Two Paradigms of Data Processing
Data processing can be broadly categorized into two paradigms: batch processing and stream processing. Batch processing operates on large, bounded datasets — collecting data over a period of time and processing it all at once. Stream processing operates on data as it arrives, processing each event individually or in micro-batches with minimal latency. Every data engineer must understand both paradigms and know when each is appropriate.
The choice between batch and stream processing affects every layer of your architecture: ingestion, storage, transformation, and serving. It also impacts cost, complexity, and the freshness of data available to your users. Most production systems use a combination of both approaches.
Batch Processing
Batch processing collects data over a defined period (hourly, daily, weekly) and processes it as a single unit. This is the traditional approach to data processing and remains the backbone of most analytics platforms. Batch jobs typically run on a schedule — a nightly job that processes the previous day's data, an hourly aggregation of clickstream events, or a weekly report generation pipeline.
########
→ To be done:
1. Render this sentence from the article on batch and stream processing in Spanish: "Most production systems use a combination of both approaches."
2. Write out the part of the article on batch and stream processing that starts at "Two Paradigms of" and ends at "of both approaches.".
Work only from the article on batch and stream processing.

Collected data entries:
########
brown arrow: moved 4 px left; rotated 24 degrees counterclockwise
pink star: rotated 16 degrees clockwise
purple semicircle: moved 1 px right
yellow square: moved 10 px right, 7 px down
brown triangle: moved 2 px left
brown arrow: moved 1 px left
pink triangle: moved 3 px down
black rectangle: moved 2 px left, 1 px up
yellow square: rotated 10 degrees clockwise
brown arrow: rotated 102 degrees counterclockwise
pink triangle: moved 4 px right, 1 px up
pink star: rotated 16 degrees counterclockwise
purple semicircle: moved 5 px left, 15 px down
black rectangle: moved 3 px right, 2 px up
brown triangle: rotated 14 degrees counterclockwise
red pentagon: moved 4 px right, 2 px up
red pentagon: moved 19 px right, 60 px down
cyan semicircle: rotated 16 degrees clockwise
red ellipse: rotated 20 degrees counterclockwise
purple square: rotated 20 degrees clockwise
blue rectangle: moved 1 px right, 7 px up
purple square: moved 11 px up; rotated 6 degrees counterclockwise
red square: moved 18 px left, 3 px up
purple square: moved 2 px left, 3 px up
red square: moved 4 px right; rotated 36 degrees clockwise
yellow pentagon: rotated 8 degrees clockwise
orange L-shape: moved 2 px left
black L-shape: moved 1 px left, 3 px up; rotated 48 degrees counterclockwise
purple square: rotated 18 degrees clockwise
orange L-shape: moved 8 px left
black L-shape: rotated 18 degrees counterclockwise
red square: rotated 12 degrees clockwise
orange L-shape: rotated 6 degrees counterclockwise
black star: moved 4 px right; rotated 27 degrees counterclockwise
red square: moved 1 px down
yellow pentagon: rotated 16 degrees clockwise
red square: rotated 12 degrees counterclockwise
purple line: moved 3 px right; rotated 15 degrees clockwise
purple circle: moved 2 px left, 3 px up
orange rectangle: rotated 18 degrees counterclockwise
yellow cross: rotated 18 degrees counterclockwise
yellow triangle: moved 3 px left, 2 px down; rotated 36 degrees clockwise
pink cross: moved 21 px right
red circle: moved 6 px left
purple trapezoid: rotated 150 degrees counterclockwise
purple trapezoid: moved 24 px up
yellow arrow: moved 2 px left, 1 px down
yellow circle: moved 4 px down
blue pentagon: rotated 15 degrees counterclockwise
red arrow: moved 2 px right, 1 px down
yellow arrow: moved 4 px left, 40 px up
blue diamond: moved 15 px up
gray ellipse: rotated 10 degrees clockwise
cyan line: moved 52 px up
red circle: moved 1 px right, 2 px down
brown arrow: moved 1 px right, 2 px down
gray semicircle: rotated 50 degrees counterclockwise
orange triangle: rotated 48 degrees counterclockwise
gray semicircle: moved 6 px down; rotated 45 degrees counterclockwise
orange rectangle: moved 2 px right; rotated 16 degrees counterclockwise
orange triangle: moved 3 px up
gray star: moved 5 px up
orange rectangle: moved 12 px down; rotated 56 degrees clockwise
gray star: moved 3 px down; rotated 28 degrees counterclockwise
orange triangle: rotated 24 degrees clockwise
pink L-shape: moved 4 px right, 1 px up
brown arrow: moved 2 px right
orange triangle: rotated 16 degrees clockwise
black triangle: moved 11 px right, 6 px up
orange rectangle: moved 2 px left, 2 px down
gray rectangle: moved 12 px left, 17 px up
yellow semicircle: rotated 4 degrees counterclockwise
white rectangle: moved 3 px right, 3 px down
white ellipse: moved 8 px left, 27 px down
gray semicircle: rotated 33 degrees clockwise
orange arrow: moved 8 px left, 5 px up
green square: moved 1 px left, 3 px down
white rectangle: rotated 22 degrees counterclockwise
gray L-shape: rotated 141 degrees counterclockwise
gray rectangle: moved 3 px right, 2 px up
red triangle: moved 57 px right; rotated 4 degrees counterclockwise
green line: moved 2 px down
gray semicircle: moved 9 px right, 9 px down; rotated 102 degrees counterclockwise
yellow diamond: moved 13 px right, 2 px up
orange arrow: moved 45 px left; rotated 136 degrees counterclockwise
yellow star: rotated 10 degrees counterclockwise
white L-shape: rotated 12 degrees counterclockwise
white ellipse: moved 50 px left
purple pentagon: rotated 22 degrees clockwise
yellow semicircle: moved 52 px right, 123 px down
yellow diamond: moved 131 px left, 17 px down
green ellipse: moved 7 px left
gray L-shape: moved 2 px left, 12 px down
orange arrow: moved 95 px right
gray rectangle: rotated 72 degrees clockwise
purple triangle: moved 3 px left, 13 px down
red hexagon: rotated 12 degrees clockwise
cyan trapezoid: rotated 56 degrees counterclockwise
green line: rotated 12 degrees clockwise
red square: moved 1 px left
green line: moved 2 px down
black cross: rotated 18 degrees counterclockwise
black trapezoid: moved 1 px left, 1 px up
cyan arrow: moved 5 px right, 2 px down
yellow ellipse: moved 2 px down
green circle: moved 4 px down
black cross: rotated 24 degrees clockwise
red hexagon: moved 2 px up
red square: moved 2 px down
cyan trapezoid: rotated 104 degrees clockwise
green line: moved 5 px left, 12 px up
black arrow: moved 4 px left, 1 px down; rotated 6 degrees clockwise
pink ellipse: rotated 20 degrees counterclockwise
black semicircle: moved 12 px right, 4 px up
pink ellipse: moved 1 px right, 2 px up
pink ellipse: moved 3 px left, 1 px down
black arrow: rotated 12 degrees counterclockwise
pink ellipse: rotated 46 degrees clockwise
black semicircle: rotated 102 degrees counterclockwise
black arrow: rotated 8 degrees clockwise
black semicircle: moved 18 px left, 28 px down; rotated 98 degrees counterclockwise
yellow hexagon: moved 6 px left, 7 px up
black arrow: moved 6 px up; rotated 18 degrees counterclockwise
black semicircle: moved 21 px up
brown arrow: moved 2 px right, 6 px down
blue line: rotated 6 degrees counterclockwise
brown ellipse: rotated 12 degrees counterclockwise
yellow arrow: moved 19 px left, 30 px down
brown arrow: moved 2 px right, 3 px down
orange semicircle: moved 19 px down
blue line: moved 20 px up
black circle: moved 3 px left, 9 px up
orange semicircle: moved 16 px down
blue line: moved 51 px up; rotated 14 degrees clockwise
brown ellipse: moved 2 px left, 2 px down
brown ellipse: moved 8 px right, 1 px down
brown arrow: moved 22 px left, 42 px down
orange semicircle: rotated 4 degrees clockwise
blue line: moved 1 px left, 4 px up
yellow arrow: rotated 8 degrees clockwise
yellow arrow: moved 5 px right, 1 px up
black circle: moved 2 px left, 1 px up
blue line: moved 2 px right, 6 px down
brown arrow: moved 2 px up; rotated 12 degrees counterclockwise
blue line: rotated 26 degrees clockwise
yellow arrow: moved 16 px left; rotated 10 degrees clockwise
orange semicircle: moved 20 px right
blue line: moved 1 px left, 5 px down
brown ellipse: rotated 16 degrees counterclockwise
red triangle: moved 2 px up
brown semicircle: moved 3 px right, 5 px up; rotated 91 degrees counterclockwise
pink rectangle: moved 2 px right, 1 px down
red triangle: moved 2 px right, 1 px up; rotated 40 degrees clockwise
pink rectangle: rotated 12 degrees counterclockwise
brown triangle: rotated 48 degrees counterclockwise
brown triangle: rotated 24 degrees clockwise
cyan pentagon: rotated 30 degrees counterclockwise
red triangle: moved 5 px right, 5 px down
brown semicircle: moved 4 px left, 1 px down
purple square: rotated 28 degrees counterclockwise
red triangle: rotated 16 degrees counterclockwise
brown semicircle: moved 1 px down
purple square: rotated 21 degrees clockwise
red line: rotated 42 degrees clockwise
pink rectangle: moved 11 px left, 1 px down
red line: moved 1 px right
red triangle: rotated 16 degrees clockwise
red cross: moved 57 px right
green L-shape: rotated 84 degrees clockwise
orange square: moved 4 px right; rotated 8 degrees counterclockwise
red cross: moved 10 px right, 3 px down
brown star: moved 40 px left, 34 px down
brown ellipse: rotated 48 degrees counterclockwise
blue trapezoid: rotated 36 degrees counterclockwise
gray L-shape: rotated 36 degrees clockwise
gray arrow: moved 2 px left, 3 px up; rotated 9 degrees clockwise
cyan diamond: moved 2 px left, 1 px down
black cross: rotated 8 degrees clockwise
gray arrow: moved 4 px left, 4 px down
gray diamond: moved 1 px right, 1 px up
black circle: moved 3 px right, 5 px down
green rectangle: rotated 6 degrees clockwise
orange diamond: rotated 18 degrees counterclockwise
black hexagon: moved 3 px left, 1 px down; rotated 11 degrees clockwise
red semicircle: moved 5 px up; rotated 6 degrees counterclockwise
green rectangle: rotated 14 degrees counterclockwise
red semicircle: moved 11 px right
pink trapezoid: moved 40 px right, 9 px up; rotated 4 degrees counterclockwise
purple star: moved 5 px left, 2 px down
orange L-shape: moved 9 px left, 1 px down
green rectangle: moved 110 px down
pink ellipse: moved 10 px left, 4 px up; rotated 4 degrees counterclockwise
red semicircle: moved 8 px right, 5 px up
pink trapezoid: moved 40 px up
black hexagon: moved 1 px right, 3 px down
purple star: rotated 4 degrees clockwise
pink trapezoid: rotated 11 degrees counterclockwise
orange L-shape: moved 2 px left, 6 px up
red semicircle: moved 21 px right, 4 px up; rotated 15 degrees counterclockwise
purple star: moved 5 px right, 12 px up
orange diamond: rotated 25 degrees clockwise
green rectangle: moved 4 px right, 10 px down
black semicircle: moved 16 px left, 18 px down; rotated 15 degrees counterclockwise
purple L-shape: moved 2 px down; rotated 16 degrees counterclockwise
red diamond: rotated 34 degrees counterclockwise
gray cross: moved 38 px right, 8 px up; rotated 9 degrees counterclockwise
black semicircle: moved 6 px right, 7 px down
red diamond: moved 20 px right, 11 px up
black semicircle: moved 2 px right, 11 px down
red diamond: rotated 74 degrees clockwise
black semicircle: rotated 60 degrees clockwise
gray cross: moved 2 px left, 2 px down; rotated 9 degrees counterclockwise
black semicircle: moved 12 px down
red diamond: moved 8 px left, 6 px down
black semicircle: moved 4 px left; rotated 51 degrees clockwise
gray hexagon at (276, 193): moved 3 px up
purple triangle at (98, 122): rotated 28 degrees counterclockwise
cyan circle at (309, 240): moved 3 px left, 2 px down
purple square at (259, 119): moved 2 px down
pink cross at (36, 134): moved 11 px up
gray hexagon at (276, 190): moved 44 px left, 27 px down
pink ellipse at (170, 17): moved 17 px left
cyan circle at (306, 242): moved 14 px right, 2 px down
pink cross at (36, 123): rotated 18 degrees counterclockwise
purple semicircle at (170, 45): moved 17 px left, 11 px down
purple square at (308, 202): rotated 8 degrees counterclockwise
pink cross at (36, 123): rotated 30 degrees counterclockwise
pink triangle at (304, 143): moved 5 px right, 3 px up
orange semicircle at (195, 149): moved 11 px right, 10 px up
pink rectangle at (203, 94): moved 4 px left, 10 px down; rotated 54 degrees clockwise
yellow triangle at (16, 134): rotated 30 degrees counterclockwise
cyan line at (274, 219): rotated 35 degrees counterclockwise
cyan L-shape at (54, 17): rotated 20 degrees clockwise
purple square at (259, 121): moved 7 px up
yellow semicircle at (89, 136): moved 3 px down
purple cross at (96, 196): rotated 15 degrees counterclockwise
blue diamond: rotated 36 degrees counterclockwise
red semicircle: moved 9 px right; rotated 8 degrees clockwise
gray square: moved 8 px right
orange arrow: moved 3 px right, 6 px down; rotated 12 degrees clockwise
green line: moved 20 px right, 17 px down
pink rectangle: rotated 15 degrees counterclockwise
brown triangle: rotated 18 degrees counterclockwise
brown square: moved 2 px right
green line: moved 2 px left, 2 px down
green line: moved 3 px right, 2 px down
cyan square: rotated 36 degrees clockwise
########
→ Answers to the exercise:
1. La mayoría de los sistemas de producción utilizan una combinación de ambos enfoques.

2.
Two Paradigms of Data Processing
Data processing can be broadly categorized into two paradigms: batch processing and stream processing. Batch processing operates on large, bounded datasets — collecting data over a period of time and processing it all at once. Stream processing operates on data as it arrives, processing each event individually or in micro-batches with minimal latency. Every data engineer must understand both paradigms and know when each is appropriate.
The choice between batch and stream processing affects every layer of your architecture: ingestion, storage, transformation, and serving. It also impacts cost, complexity, and the freshness of data available to your users. Most production systems use a combination of both approaches.